Tasks and exercises:
a – Answer these from the eagle-watching blog excerpt:
(i) About how many people can each session hold?
(ii) On what date was the post describing the sessions published?
(iii) What is the title of the post that comes after it?
b – Carry on with the eagle-watching blog excerpt, picking up right after its final sentence.

Passage to read:
============

Each session can accommodate about 40 people and will be approximately an hour long which includes plenty of question and answer time. I will repeat the program throughout the day at 10 and 11 in the morning as well as 1, 2 and 3 in the afternoon. It will be a great opportunity to meet other eagle watchers and photographers. If you are interested in such an event, please join us. I would love to meet you and hear about your eagle adventures as well. I expect a good turn out and beautiful spring weather. While standing near the nest you may very likely look up to see this image passing directly overhead!


If nobody shows, there will be proverbial egg on my face, but so far the year is passing eggsactly as eggspected!

Published in: on February 24, 2020 at 2:26 pm  Leave a Comment  

A Frigid Day of Promise

(Many readers of this blog are no longer able to venture out into the wild because of personal physical limitations. Others are unable to watch wild eagles because they live in an area to which the eagles have not yet returned. My awareness of these situations moves me to offer these cherished readers an opportunity to ride along with me as we search together for today’s adventure as it unfolds in the treetops. Therefor, grab your coat, hat and gloves and I will pick you up in a minute as we travel through a frigid day of promise.)

============

Data shown:

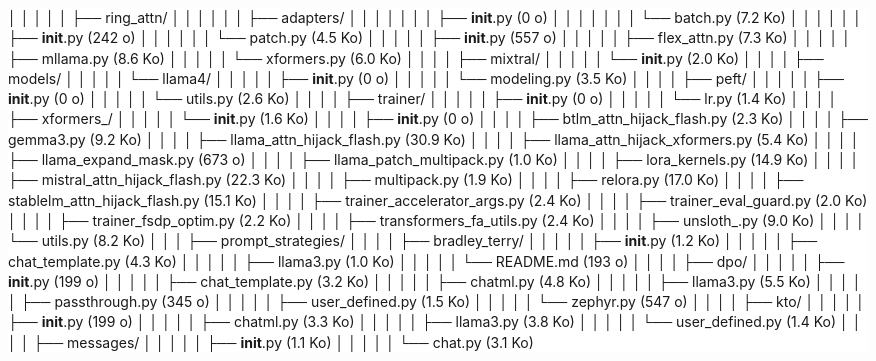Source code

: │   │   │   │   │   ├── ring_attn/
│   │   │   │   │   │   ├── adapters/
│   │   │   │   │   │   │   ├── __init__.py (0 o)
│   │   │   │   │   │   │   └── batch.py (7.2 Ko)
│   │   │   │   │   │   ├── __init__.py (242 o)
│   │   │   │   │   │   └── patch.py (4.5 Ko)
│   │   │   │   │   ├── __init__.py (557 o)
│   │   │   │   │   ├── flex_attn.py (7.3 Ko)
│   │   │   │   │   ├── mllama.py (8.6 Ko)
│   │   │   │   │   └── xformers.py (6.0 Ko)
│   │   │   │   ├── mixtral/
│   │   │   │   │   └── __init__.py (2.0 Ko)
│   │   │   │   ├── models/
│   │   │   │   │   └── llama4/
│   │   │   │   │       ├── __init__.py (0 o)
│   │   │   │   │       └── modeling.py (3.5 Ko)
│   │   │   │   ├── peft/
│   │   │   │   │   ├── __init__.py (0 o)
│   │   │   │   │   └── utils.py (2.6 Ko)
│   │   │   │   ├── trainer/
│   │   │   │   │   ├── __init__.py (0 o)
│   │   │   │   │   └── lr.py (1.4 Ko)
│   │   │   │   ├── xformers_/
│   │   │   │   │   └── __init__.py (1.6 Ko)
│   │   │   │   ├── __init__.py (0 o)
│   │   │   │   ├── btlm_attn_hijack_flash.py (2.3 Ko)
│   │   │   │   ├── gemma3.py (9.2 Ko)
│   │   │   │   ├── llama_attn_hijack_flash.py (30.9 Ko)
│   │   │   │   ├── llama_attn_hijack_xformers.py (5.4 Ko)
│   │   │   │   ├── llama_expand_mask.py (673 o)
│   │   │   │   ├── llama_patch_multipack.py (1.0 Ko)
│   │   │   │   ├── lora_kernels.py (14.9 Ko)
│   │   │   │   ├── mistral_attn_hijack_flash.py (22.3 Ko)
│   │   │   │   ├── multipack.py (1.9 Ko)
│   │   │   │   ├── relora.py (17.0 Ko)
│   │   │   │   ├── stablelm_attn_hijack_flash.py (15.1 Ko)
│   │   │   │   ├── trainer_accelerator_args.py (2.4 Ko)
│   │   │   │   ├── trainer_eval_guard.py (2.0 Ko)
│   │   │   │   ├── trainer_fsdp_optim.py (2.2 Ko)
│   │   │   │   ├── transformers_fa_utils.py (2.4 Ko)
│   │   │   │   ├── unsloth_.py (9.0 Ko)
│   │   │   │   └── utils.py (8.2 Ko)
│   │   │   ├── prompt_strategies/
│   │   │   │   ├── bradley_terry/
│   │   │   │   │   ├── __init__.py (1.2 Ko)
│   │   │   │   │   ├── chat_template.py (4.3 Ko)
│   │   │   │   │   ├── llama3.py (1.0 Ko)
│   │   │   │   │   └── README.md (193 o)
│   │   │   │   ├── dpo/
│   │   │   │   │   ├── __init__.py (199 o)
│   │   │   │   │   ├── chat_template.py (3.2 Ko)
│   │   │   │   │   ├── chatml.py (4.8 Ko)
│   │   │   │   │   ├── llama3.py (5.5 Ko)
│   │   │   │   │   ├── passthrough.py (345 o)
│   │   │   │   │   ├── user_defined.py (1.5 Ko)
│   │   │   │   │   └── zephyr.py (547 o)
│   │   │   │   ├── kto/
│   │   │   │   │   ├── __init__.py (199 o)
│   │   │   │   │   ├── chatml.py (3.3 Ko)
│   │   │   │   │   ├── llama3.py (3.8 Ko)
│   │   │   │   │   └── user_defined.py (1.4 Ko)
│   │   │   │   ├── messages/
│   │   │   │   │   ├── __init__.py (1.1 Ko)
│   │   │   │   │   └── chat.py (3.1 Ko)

============

Task-by-task results:
a –
(i) About 40 people.
(ii) February 24, 2020.
(iii) "A Frigid Day of Promise"

b –
The skies are heavily overcast and the thermometer reads 26° as I pull up and open the car door. You are rubbing your hands together as you slide into your seat. “Boy! It is freezing out there! They say the temperature will fall all day and the next few days will be even colder and snowy. I can feel it coming already.” you say as you pull on your gloves. We decide that our first stop will be for hot drinks at the nearest drive-through restaurant.

In five minutes we pull up to a drive-through’s menu board. You order your drink and I order a black coffee. The voice from the speaker quips, “Sir, all of our coffee is black.” We chuckle. At the window we pay for our drinks and explain to our drive-through comedian, “Sorry I specified black coffee, but I noticed that your hamburgers were beef and not actually ham so I wanted to be sure the coffee was black.” He is not amused.

As we drive on toward Carillon Park we discuss the fact that we are right in the heart of the annual egg laying window. Valentine’s Day is the day after tomorrow and Orv and Willa seem to be right on schedule this year. Wild animals might follow an annual schedule but there are often unexpected twists and turns along the way.

We turn onto Carillon Boulevard and slowly pass the park entrance searching the usual perches but seeing no eagles. “I wonder where they….” My statement is cut short as we see an eagle rapidly approaching us from across the river! I quickly pull the car to the side of the road and grab my camera! By the time I remove the lens cap and press the power button the eagle is passing over the roadway. It is Willa and she is carrying something in her talons. I snap a single image as she passes over the fence and into the park.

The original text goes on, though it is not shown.